* RAW DATA
↓

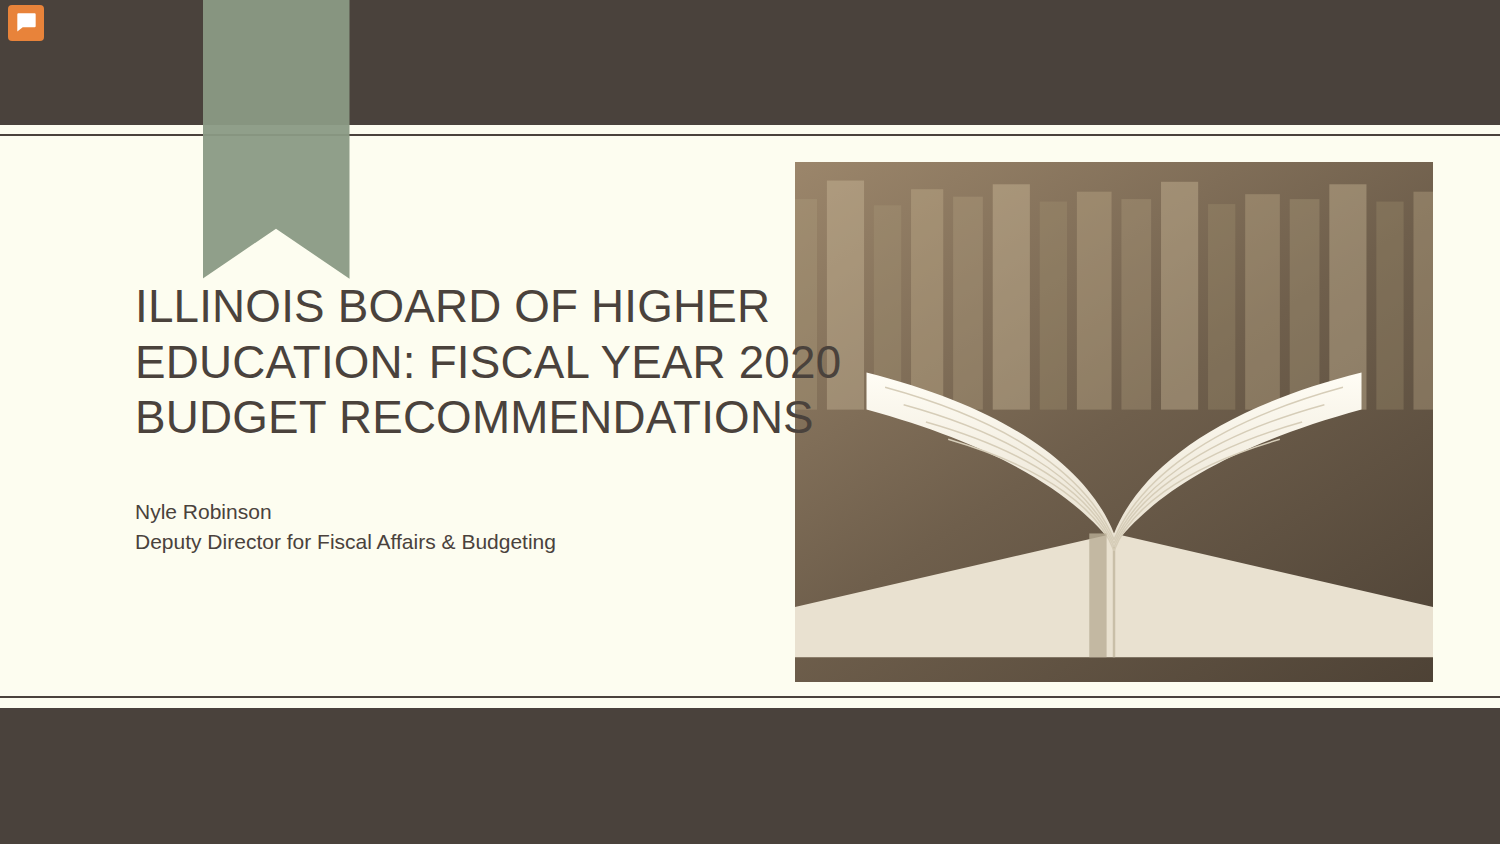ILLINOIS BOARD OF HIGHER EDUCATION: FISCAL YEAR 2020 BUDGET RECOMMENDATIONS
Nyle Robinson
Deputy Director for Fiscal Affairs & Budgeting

↑

* WHAT THE EXERCISE ASKS
With the line containing "Nyle Robinson" as the start and the last line of the material above as the end, copy that run of lines exactly, both ends included, and nothing more.

* EXERCISE ANSWER
Nyle Robinson
Deputy Director for Fiscal Affairs & Budgeting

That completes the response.